== Exercise objective ==
Whenever a line below includes the word "Right", copy that line.

··· Supplied data ···

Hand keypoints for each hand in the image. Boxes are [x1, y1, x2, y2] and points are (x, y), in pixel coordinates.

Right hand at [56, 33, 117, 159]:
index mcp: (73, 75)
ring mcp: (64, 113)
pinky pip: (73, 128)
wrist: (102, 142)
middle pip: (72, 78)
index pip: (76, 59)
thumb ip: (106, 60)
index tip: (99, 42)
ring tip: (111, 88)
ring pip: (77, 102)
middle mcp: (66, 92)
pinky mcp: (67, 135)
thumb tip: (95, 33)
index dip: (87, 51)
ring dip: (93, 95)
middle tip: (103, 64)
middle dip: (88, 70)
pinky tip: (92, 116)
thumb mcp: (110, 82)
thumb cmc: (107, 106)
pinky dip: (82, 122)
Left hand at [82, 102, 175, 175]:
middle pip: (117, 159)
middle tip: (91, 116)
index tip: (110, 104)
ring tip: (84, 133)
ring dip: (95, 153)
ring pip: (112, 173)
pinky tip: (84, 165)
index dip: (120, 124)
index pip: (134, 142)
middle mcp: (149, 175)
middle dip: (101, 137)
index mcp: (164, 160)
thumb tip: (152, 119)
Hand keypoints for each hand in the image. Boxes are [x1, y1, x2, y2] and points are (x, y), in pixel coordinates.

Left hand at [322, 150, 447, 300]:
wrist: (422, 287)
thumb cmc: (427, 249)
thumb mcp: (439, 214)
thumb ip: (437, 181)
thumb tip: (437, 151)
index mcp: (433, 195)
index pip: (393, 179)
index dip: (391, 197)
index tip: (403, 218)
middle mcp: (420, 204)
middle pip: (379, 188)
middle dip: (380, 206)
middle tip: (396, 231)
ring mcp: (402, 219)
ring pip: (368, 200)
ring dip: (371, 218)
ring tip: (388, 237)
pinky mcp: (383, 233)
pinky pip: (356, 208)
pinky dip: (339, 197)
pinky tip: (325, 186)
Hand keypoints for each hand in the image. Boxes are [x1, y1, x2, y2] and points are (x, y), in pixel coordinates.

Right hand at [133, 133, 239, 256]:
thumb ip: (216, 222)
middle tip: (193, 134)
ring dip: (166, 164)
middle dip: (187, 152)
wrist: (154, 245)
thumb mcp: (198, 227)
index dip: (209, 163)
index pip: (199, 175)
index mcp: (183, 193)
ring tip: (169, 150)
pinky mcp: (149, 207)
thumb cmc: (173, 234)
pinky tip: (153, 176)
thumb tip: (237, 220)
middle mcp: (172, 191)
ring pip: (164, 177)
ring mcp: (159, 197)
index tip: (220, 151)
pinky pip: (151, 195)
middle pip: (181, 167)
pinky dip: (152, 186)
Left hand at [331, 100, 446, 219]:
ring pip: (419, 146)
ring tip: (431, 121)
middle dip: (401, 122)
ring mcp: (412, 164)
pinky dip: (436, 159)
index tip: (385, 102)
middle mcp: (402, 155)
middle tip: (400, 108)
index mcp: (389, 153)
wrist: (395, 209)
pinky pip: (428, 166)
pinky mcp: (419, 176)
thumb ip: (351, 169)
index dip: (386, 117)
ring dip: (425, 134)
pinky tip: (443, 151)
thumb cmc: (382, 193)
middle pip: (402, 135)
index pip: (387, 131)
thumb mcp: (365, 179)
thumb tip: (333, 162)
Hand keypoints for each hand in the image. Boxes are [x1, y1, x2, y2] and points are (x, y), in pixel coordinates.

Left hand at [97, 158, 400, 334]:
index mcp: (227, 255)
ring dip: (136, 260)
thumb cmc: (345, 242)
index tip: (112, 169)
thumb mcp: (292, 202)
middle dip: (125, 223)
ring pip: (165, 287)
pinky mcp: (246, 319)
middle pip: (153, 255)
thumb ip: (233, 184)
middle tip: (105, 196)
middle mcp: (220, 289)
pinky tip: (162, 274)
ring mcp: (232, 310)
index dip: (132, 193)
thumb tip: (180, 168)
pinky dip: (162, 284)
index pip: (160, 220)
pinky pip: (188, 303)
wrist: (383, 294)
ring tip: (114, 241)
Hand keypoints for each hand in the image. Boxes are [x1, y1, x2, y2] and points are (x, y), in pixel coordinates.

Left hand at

···
··· Supplied data ···

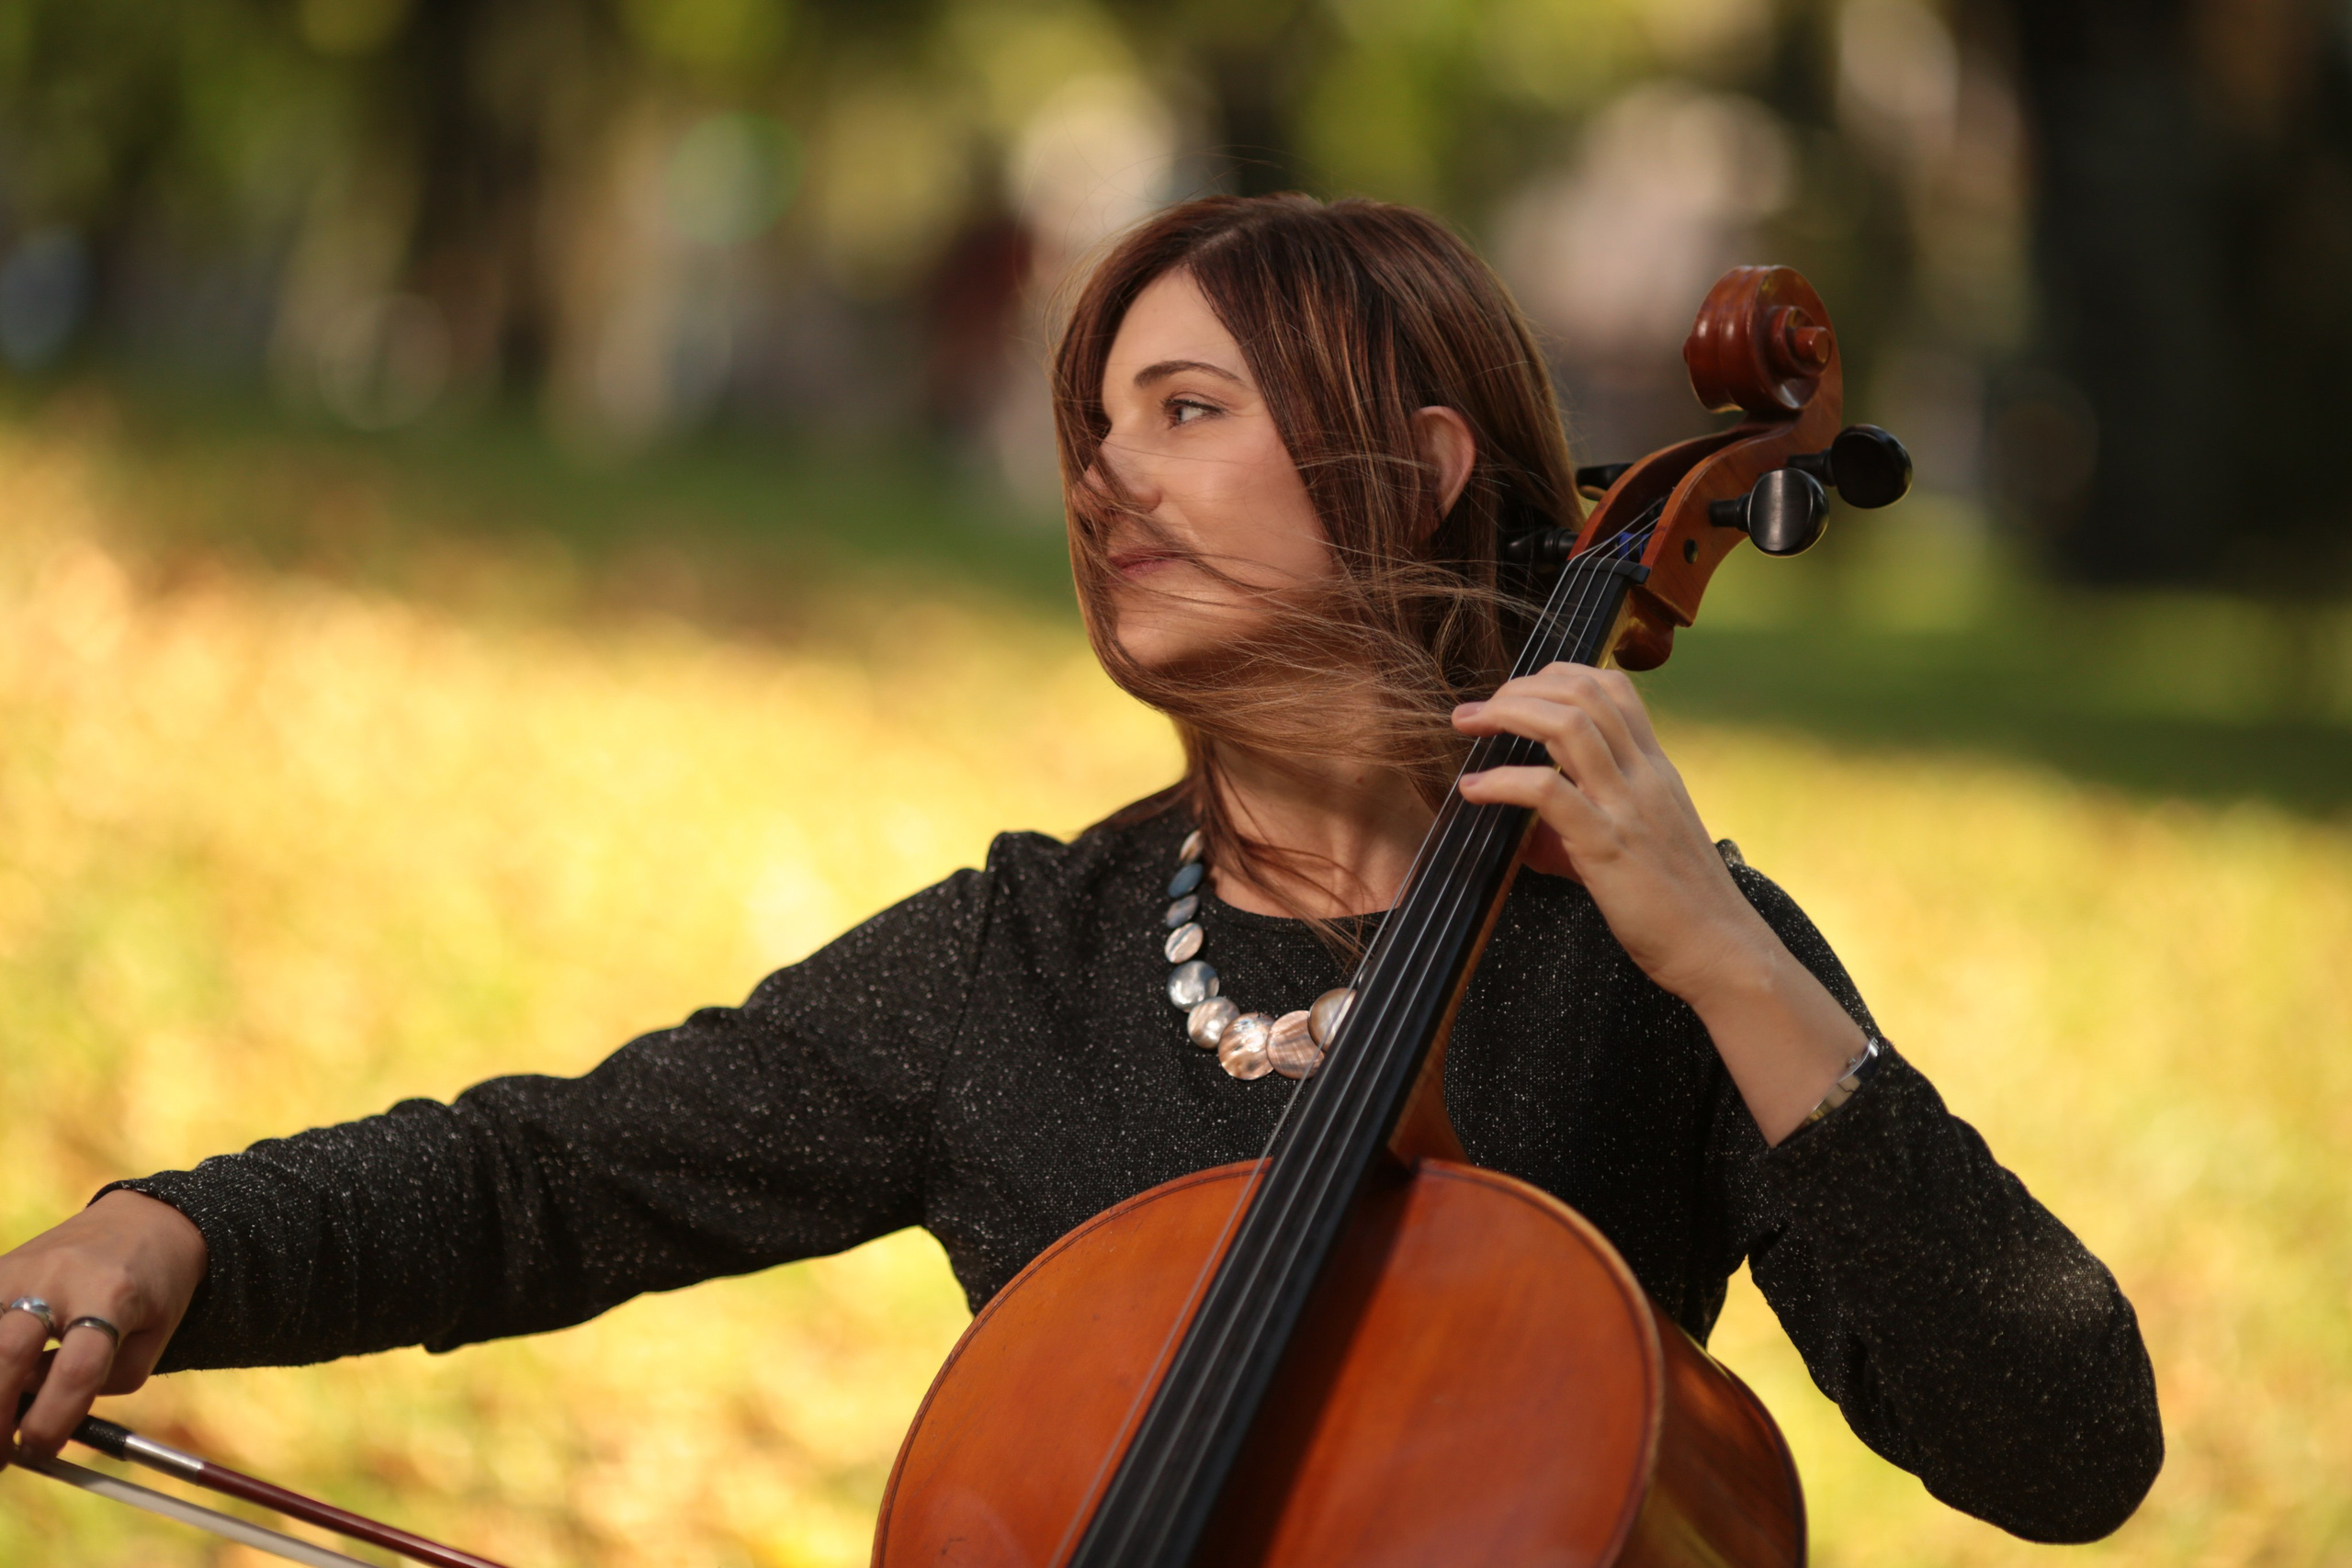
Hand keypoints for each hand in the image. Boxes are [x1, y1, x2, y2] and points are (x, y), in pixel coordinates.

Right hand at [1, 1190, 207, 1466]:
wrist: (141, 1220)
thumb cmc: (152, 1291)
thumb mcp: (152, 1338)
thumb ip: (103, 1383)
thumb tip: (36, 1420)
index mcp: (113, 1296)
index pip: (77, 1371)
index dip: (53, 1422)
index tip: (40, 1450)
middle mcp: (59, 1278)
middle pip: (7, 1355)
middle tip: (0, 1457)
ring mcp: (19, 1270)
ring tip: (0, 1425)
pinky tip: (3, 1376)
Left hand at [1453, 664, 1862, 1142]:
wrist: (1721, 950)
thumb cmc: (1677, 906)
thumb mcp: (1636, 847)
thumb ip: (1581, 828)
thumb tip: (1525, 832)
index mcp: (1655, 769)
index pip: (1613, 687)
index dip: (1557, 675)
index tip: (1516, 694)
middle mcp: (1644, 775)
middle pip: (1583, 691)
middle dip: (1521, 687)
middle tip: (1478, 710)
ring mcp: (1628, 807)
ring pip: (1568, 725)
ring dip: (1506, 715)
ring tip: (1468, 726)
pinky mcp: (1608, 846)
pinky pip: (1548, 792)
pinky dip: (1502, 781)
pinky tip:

···

== Exercise answer ==
Right hand at [56, 33, 117, 159]:
Right hand at [133, 133, 239, 256]:
Right hand at [1, 1190, 207, 1466]:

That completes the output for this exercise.